*** Opening of Given data ***

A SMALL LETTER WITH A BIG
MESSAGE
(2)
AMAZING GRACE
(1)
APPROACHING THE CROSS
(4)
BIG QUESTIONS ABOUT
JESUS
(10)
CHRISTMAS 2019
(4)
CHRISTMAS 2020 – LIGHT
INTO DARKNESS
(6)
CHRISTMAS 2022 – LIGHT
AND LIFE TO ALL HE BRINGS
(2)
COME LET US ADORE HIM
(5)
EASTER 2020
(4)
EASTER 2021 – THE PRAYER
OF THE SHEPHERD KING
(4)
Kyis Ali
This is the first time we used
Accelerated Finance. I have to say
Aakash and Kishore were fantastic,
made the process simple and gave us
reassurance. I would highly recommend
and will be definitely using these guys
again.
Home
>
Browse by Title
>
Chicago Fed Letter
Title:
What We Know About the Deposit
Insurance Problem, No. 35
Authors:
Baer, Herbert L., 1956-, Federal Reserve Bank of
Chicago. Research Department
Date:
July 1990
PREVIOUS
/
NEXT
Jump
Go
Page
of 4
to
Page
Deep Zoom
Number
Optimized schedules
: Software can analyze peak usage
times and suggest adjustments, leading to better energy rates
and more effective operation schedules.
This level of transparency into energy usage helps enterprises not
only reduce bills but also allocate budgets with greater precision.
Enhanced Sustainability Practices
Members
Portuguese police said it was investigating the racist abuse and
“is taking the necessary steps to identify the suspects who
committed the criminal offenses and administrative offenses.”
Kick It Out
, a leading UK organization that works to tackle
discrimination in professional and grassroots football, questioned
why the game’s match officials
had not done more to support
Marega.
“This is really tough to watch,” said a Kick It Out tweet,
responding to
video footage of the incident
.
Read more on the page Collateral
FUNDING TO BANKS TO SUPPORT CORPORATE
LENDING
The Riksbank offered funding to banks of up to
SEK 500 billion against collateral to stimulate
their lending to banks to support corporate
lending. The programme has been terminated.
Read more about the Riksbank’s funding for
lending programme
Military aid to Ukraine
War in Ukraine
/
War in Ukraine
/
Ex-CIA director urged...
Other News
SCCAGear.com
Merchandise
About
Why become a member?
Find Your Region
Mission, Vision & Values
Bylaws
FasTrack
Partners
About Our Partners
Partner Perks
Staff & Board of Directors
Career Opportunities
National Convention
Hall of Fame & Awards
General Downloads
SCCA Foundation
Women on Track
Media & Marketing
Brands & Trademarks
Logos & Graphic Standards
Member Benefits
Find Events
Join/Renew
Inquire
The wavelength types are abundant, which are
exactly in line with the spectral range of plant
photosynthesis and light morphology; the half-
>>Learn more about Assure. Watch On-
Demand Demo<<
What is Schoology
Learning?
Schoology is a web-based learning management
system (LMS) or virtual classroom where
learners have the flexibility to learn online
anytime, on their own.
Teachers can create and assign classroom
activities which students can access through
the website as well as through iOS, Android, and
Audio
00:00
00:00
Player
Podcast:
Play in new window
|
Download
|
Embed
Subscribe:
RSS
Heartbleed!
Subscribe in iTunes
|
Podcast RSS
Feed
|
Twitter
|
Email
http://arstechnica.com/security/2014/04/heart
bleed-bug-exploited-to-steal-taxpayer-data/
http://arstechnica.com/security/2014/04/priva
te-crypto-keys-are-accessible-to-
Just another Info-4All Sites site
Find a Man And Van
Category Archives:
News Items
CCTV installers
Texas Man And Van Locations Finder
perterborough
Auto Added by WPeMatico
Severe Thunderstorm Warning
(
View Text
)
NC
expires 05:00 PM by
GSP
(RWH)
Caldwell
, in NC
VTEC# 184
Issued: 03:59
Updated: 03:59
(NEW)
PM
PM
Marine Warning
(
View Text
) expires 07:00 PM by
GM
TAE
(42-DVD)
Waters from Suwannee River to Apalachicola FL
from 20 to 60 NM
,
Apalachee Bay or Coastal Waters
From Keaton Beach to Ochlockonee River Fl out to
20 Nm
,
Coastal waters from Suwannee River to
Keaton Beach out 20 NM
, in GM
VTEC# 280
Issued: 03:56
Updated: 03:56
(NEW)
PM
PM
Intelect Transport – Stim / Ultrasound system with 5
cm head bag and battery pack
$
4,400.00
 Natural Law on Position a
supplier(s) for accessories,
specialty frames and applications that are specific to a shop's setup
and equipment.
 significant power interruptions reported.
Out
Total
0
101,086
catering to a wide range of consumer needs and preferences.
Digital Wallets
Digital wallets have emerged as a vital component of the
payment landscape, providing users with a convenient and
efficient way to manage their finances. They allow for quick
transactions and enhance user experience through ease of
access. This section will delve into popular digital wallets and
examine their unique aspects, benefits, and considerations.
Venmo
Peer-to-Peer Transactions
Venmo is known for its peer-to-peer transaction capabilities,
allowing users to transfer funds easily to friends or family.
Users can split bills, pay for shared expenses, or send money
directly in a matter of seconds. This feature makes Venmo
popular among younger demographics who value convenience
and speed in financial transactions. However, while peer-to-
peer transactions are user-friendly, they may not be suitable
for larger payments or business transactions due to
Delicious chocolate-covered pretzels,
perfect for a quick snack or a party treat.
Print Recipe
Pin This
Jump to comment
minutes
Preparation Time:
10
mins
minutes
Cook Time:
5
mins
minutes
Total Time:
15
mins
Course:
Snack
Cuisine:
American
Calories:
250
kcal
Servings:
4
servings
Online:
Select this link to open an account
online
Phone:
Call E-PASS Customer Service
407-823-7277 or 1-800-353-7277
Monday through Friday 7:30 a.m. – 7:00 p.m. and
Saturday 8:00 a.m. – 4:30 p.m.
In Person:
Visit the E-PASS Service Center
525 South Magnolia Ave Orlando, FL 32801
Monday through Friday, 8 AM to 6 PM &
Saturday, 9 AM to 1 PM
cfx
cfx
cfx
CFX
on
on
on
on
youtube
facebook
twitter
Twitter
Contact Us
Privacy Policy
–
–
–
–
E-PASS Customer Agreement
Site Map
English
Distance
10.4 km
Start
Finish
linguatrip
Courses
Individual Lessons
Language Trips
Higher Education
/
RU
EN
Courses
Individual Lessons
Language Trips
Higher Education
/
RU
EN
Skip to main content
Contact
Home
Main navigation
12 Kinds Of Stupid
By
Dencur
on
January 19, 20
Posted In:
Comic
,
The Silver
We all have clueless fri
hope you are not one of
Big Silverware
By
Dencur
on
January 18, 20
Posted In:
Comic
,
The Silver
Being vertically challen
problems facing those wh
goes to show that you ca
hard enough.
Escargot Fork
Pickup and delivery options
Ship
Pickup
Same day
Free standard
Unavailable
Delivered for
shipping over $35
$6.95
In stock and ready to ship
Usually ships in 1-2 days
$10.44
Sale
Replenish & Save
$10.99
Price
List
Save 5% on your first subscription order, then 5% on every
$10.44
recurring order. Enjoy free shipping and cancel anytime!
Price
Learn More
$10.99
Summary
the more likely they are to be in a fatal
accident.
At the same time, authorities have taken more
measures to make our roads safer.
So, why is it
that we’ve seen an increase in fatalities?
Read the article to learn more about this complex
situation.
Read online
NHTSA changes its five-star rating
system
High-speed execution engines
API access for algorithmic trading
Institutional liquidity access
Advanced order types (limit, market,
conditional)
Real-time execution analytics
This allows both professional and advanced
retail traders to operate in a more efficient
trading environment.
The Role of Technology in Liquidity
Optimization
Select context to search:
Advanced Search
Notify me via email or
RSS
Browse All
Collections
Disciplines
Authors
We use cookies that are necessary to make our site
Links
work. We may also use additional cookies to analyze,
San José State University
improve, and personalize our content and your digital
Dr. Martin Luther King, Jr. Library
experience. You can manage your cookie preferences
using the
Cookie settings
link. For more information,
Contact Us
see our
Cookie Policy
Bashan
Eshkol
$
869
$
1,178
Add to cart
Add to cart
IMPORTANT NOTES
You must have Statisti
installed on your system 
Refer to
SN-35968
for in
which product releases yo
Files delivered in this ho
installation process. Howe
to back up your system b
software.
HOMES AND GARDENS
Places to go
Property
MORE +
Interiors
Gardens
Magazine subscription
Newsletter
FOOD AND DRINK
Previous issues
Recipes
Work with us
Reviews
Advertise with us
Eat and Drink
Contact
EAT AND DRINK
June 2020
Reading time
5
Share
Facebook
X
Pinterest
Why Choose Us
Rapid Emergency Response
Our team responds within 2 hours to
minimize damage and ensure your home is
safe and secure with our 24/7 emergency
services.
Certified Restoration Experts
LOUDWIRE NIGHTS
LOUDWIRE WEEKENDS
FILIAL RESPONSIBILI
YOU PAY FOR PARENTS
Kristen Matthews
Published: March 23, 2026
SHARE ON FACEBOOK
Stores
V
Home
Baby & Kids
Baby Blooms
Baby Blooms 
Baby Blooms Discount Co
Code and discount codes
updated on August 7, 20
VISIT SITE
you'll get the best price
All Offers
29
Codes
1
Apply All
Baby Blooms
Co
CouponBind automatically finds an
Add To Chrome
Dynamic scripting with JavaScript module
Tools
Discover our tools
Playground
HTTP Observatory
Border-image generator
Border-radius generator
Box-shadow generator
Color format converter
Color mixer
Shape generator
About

*** Close of Given data ***

What you need to do: Please copy the material word for word, from its first line through the line containing "This level of".

Expected answer:
A SMALL LETTER WITH A BIG
MESSAGE
(2)
AMAZING GRACE
(1)
APPROACHING THE CROSS
(4)
BIG QUESTIONS ABOUT
JESUS
(10)
CHRISTMAS 2019
(4)
CHRISTMAS 2020 – LIGHT
INTO DARKNESS
(6)
CHRISTMAS 2022 – LIGHT
AND LIFE TO ALL HE BRINGS
(2)
COME LET US ADORE HIM
(5)
EASTER 2020
(4)
EASTER 2021 – THE PRAYER
OF THE SHEPHERD KING
(4)
Kyis Ali
This is the first time we used
Accelerated Finance. I have to say
Aakash and Kishore were fantastic,
made the process simple and gave us
reassurance. I would highly recommend
and will be definitely using these guys
again.
Home
>
Browse by Title
>
Chicago Fed Letter
Title:
What We Know About the Deposit
Insurance Problem, No. 35
Authors:
Baer, Herbert L., 1956-, Federal Reserve Bank of
Chicago. Research Department
Date:
July 1990
PREVIOUS
/
NEXT
Jump
Go
Page
of 4
to
Page
Deep Zoom
Number
Optimized schedules
: Software can analyze peak usage
times and suggest adjustments, leading to better energy rates
and more effective operation schedules.
This level of transparency into energy usage helps enterprises not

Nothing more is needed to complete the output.